CiCis yesterday filed for Chapter 11 with a prepackaged plan of reorganization that sets up a debt-for-equity swap with its secured lender on a proposed 60-day timeline.
The buffet pizza chain generates 86% of its sales from in-store dining and, as a result, has struggled during the coronavirus pandemic, which “severely strained” its finances. CiCis was working on a sale of its assets before its lender sold its debt in December to D&G Investors, which the company said was immediately interested in acquiring Cicis. The parties will now seek confirmation of a plan that would equitize the D&G USD 81.64m loan, while giving unsecured creditors USD 50,000 to share.
D&G has agreed to back the case with USD 9m in debtor-in-possession (DIP) financing and has the option under the plan to roll some amount of the DIP and its prepetition debt into an exit facility. Judge Stacey Jernigan of the US Bankruptcy Court for the Northern District of Texas has scheduled a first day hearing for Wednesday, 27 January at 10:30am ET.
CiCis is an owner, operator and franchisor of “family-oriented unlimited” pizza restaurants, with 318 locations in 26 states at the petition date. The company franchises the vast majority of its restaurants, with 128 companies franchising 307 locations.
Founded in 1985, the company has gone through several ownership changes since its inception. Levine Leichtman Capital Partners bought Cicis in 2003; ONCAP Management Partners purchased it from Leichtman in 2007; and in 2016 Arlon Food and Agriculture Partners II LP bought it from ONCAP.

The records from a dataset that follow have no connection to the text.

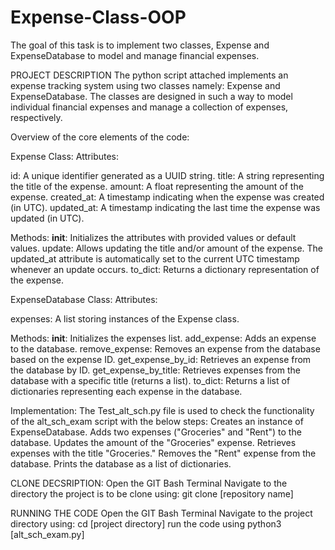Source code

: # Expense-Class-OOP
The goal of this task is to implement two classes, Expense and ExpenseDatabase to model and manage financial expenses.

PROJECT DESCRIPTION
The python script attached implements an expense tracking system using two classes namely: Expense and ExpenseDatabase. The classes are designed in such a way to model individual financial expenses and manage a collection of expenses, respectively.

Overview of the core elements of the code:

Expense Class:
Attributes:

id: A unique identifier generated as a UUID string.
title: A string representing the title of the expense.
amount: A float representing the amount of the expense.
created_at: A timestamp indicating when the expense was created (in UTC).
updated_at: A timestamp indicating the last time the expense was updated (in UTC).


Methods:
__init__: Initializes the attributes with provided values or default values.
update: Allows updating the title and/or amount of the expense. The updated_at attribute is automatically set to the current UTC timestamp whenever an update occurs.
to_dict: Returns a dictionary representation of the expense.


ExpenseDatabase Class:
Attributes:

expenses: A list storing instances of the Expense class.

Methods:
__init__: Initializes the expenses list.
add_expense: Adds an expense to the database.
remove_expense: Removes an expense from the database based on the expense ID.
get_expense_by_id: Retrieves an expense from the database by ID.
get_expense_by_title: Retrieves expenses from the database with a specific title (returns a list).
to_dict: Returns a list of dictionaries representing each expense in the database.

Implementation: The Test_alt_sch.py file is used to check the functionality of the alt_sch_exam script with the below steps:
Creates an instance of ExpenseDatabase.
Adds two expenses ("Groceries" and "Rent") to the database.
Updates the amount of the "Groceries" expense.
Retrieves expenses with the title "Groceries."
Removes the "Rent" expense from the database.
Prints the database as a list of dictionaries.



CLONE DECSRIPTION:
Open the GIT Bash Terminal
Navigate to the directory the project is to be clone using: git clone [repository name]

RUNNING THE CODE
Open the GIT Bash Terminal
Navigate to the project directory using: cd [project directory]
run the code using python3 [alt_sch_exam.py]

The company hit its peak store load in 2009 with 650 restaurants, dropping to 430 by 2016. Since its 2016 acquisition by Arlon and Agriculture Partners, the company has worked to shift all restaurants to the franchise model and today owns only 11 locations.
CiCis entered bankruptcy with USD 81.64m in funded debt, consisting of USD 9.99m on a revolver and a USD 71.65m term loan, originally with Wells Fargo as agent but now with Wilmington Trust. The debt was held by a syndicate of banks including Wells Fargo, Bank of America, Citizens Bank, and Cadence Bank before D&G bought the debt on 8 January.
CiCis has been hurt by the “uncertainty, unexpected challenges, and ever-changing landscape” caused by the coronavirus pandemic, resulting in “severely strained” finances, Chief Financial Officer Richard Peabody said in his first day declaration.
The company was attempting to rework its business model even before the pandemic to allow for more flexibility, moving to a fully franchised model and shuttering one of its distribution centers. The pandemic, in early 2020, was a “sudden and significant blow” to its liquidity, the CFO noted. The company reacted to the early days of the pandemic by enhancing its cleaning protocols and implementing social distancing requirements, but in March, stay-at-home orders forced it to temporarily close 203 of its stores. The company also permanently shuttered another 61 restaurants, cut executive pay by 25%, and eliminated 39 corporate employees.
Wells Fargo issued a notice of default on the credit facility on 13 August. CiCis began negotiating with the lenders, but the lender group did not want to take ownership, and CiCis instead launched a sale process, Peabody said. The company retained an independent director on 2 October to explore strategic alternatives and talked with the lenders for months, but negotiations “ultimately stalled over disagreements regarding the lenders’ desires to control the sale process.” In November, the company engaged Piper Sandler’s TRS Advisors division as financial advisor and reached out to 292 potential buyers, obtaining four indications of interest, Peabody said.
But on 15 December, CiCis learned that the lenders had sold their debt to D&G, leaving the company to start “from scratch” on restructuring talks. D&G, unlike the previous lenders, was interested in owning the company but negotiations hit “key roadblocks” and Wilmington Trust, the new agent on the facility, informed the company on 8 January that D&G planned to enforce its remedies, including proxy rights to replace the company’s board.
But before that could happen, the parties reached an agreement for CiCis to reorganize in Chapter 11 with a prepackaged plan that would hand the company’s equity to the lenders. CiCis filed its petition on Monday (25 January).
The DIP and the plan
D&G has agreed to provide a USD 9m DIP, consisting of USD 3m in new money and a roll-up of USD 6m in prepetition debt.
The lender would then take CiCis equity in exchange for the cancellation of its debt. Unsecured creditors would share a cash pool of USD 50,000.
The agreement sets a series of milestones for the case, requiring CiCis to put a plan into effect by 15 March.
The case was In re: CiCi’s Holdings Inc, number 21-30146, in the US Bankruptcy Court for the Northern District of Texas.